On December 4, members of the House Bipartisan Taskforce for Combatting Anti-Semitism sent a letter to Prime Minister Viktor Orbán in which they expressed “deep concerns” and said that honoring Hóman would “exacerbate disturbing national trends of historical revisionism and rehabilitation of Hungary’s disgraced wartime leadership and are inconsistent with your stated policy of zero tolerance for anti-Semitism.” Hungary’s plan to commemorate Hóman is also at direct odds with its mission as the Chair of the International Holocaust Remembrance Alliance.
The Taskforce’s letter aligns with Human Rights First’s call for the Obama Administration to pressure its Hungarian counterpart to scrap the statue. Senator Cardin is to be commended for speaking out as well.

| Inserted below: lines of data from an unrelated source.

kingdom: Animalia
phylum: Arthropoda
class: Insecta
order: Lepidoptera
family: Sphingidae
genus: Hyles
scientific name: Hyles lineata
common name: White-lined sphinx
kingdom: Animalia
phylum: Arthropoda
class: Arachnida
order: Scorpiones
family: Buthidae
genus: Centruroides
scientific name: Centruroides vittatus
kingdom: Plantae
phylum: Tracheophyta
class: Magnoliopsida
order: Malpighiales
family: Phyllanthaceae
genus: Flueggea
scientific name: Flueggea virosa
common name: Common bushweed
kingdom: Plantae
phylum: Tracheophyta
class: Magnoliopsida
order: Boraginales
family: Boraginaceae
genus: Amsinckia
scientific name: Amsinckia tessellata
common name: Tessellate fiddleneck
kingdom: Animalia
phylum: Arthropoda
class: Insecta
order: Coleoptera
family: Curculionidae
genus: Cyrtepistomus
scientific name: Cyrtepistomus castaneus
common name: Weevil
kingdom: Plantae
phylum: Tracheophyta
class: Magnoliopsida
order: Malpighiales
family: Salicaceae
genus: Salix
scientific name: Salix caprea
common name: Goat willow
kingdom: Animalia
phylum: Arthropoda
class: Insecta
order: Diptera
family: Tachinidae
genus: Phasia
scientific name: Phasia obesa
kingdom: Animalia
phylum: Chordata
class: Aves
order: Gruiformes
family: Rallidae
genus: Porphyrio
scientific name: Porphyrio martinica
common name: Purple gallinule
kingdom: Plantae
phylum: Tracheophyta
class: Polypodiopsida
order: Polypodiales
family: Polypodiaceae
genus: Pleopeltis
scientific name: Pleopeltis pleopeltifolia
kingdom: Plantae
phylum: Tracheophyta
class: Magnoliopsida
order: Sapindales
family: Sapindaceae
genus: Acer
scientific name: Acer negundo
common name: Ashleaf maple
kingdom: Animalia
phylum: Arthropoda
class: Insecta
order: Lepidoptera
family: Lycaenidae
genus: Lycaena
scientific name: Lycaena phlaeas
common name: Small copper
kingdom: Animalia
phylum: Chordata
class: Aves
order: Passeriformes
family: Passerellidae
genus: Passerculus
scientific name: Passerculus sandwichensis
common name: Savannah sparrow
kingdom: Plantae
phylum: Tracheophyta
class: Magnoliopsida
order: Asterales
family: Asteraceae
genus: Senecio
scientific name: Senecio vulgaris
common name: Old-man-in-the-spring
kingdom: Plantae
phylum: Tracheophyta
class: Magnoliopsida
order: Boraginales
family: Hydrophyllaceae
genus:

Now the Helsinki Commission should add its voices to those condemning the planned monument, which would dishonor the memory of those who perished in the Holocaust. U.S Ambassador Bell—who in October “applaud[ed] the leaders of the Hungarian government who have objected to raising a statue of Bálint Hóman”—should again speak out. Most importantly, senior State Department officials in DC should issue a public statement opposing the plan and reinforcing the message of the U.S. Embassy in Budapest.